=== Tujuan Latihan ===
Tolong jawab pertanyaan berikut dari artikel tentang Ngaliyan.
(a) Ngaliyan dimekarkan dari kecamatan mana?
(b) Dulu Ngaliyan dikenal sebagai apa?
(c) Di sepanjang jalur apa terlihat berbagai bangunan fisik?

┌─ Kutipan Dokumen

Selasa, 15 Desember 2009

[Edisi 2] KOTA BARU NGALIYAN?

KOTA BARU NGALIYAN?
Sebagai wilayah yang dimekarkan dari Kecamatan Tugu, Ngaliyan semakin berkembang hampir 2 kali menyaingi kecamatan asal. Pantaskah Ngaliyan disebut sebagai kota ‘baru’?
Ngaliyan- Seberapa jauh pandangan masyarakat tentang kondisi real Ngaliyan sekarang? Ngaliyan, dulu dikenal sebagai desa kecil yang sepi. Seketika berubah ramai setelah tersentuh oleh tangan-tangan birokrat (Pemerintah) serta penanam modal, sehingga menjelma menjadi kota ‘baru’. Terlihat dengan berbagai bangunan fisik di sepanjang jalur Ngaliyan-Boja, desa kecil yang tidak lagi dipandang sebelah mata.
Kondisi ini menguntungkan banyak pihak. Namun, apakah pantas Ngaliyan disebut sebagai kota ‘baru’? Pertanyaan ini mungkin terjawab ketika terjadi perubahan besar-besaran pada kondisi Ngaliyan seluruhnya.

└─
┌─ Data Mentah

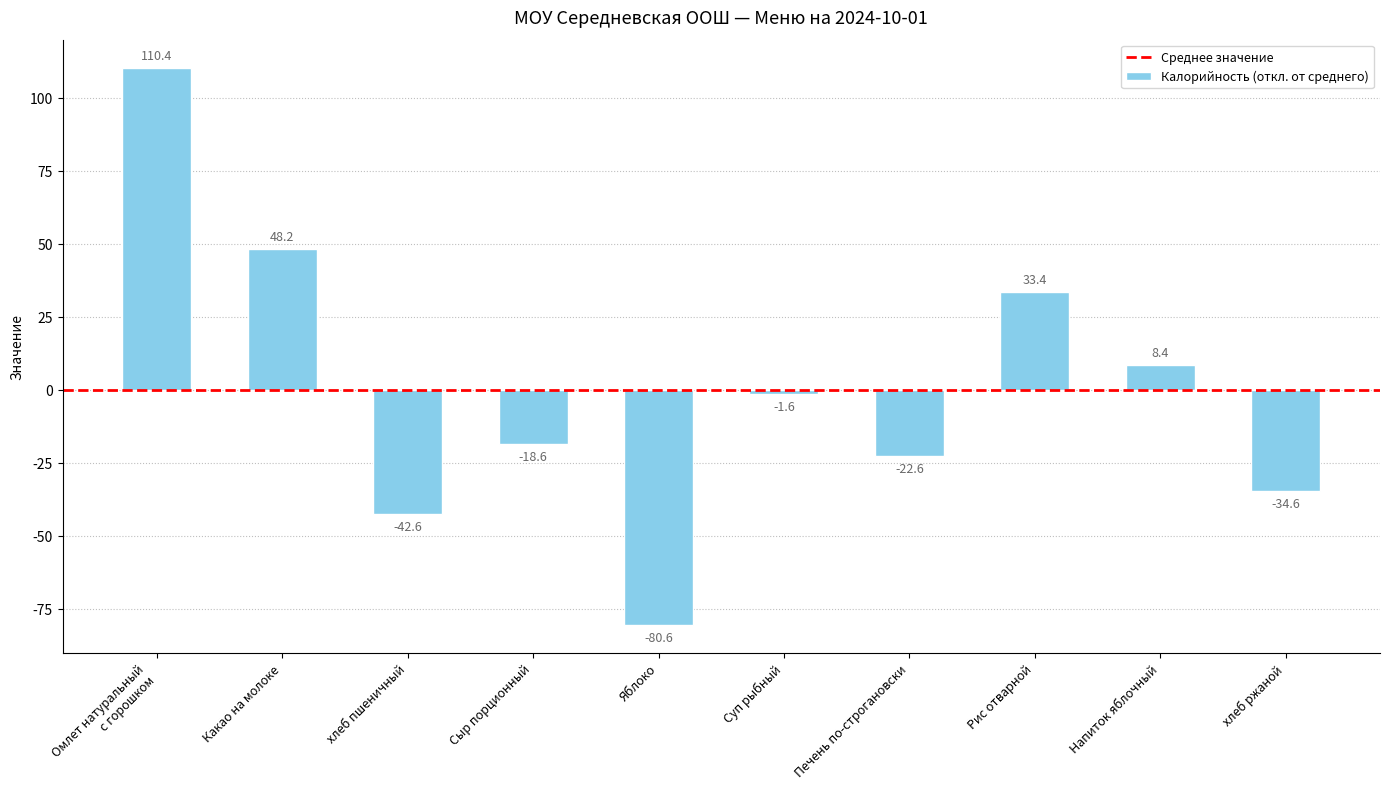

What is the difference between the maximum and minimum values?

191.0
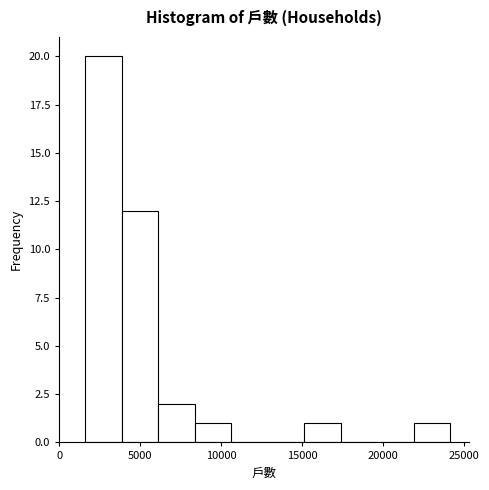

What is the height of the bar covering 22000 to 24000 on the x-axis? Neither the bar edges nor the heights are printed on the chart, so give them approximately, as read against the axes.

1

└─

=== Jawaban Akhir ===
(a) Kecamatan Tugu.
(b) Desa kecil yang sepi.
(c) Jalur Ngaliyan-Boja.